Autant le dire en préambule, les perspectives de possibilités de pêche que nous serons amenés à gérer en 2022 ne sont pas bonnes.  Un des seuls points positifs dont nous pouvons nous réjouir est le fait que tous les TAC ont été fixés, et que nous disposerons, a contrario de l’an dernier, assez rapidement de nos opportunités de pêche définitives. Cette meilleure visibilité devrait permettre la réalisation d’échanges de quotas plus rapidement mais pas forcément plus facilement !

Lors du Conseil d’Administration de l’OP du 22 décembre, un tour d’horizon des décisions prises, ou en passe de l’être,  concernant les niveaux de TACs a précédé l’adoption des plans de gestion encadrant l’activité de nos adhérents. Malheureusement, ce tour d’horizon a vu de manière inédite la présentation de baisses des possibilités de pêche quasi systématiques.

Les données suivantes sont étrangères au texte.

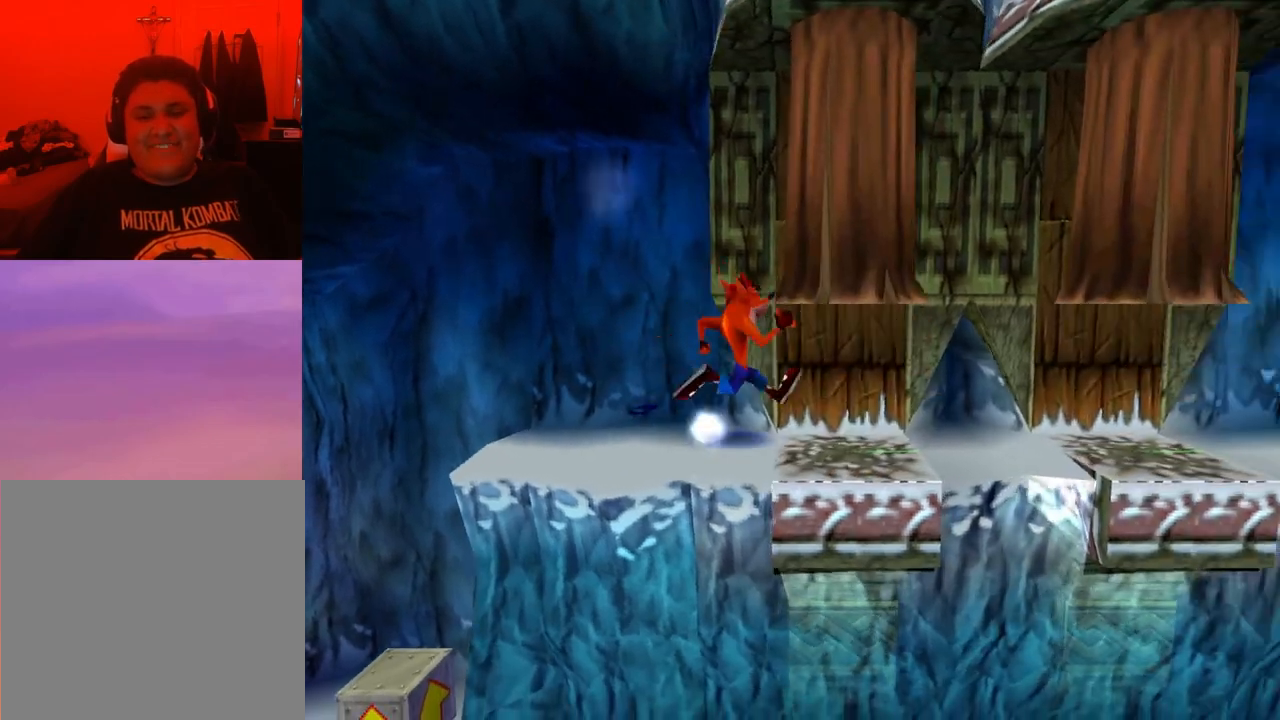
{"buttons": [], "events": [[467, "DPAD_RIGHT", "up"]]}
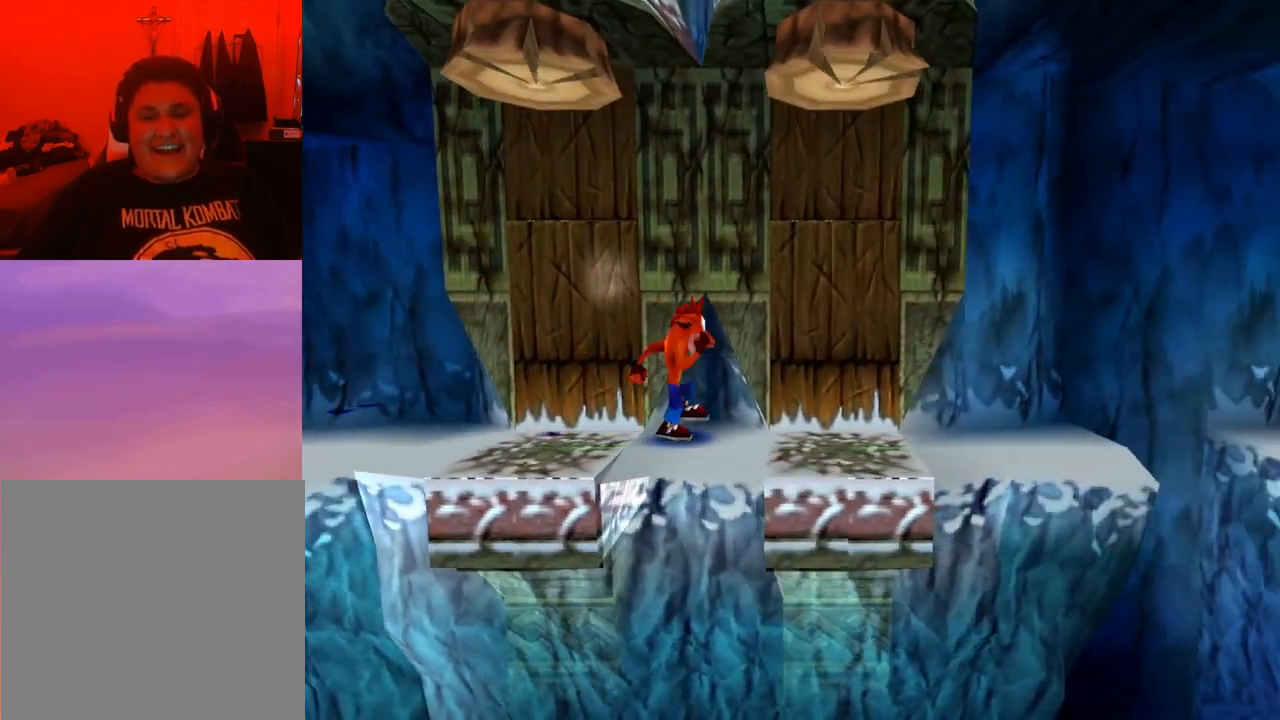
{"buttons": [], "events": [[433, "DPAD_RIGHT", "down"], [467, "DPAD_RIGHT", "up"]]}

Ainsi, à l’exception des stocks de baudroies et de cardine VII – VIII qui connaitront de légères augmentations, et un statu quo pour le lieu jaune VIII, pour tous les autres stocks, ce sont des baisses de quotas qui seront appliquées.

Dans ce contexte morose, la langoustine du golfe s’en tire bien, avec une baisse limitée à 2% conformément à l’avis scientifique. Mais d’autres baisses de TAC s’annoncent d’ores et déjà sensibles pour les activités de nos adhérents :

  • Nouvelle baisse de 2,7%, pour les raies VII alors qu’en 2021 nous avions déjà été tenus de réaliser un important volume d’échanges pour couvrir les captures réalisées ; échanges que nous ne sommes pas certains de pouvoir renouveler en 2022.
  • Baisses de 9,6% pour le maquereau et 12,6% pour les chinchards.
  • Baisse du de 24% pour la sole VIIhjk au titre d’une approche de précaution dévoyée, alors que les rendements en mer ont augmenté de manière significative depuis 1 an et demi.
  • Baisse de 18% pour la lingue franche pour 2022, avec une diminution déjà actée de ce même niveau pour 2023.
  • Baisse de 24%, pour le lieu noir VI qui sera en outre amplifiée par les nouvelles cessions à réaliser auprès du Royaume-Uni, et impliquera une baisse réelle du quota français de 31%.
  • Nouvelle baisse de 20% pour le cabillaud de Mer Celtique entrainée par une logique de préservation dogmatique de la Commission Européenne. Le niveau du TAC n’est plus que de 644 tonnes soit une baisse de 80% en 5 ans !
  • Baisse de 20% pour le merlu VI-VII-VIII.
  • Baisse de 37% pour la sole du golfe de Gascogne, actée dans un cadre que nous n’avions jamais rencontré : malgré la sensibilité de ce stock, et les impacts socio-économiques potentiels, aucune atténuation n’aura pu être obtenue par la France lors du Conseil des Ministres.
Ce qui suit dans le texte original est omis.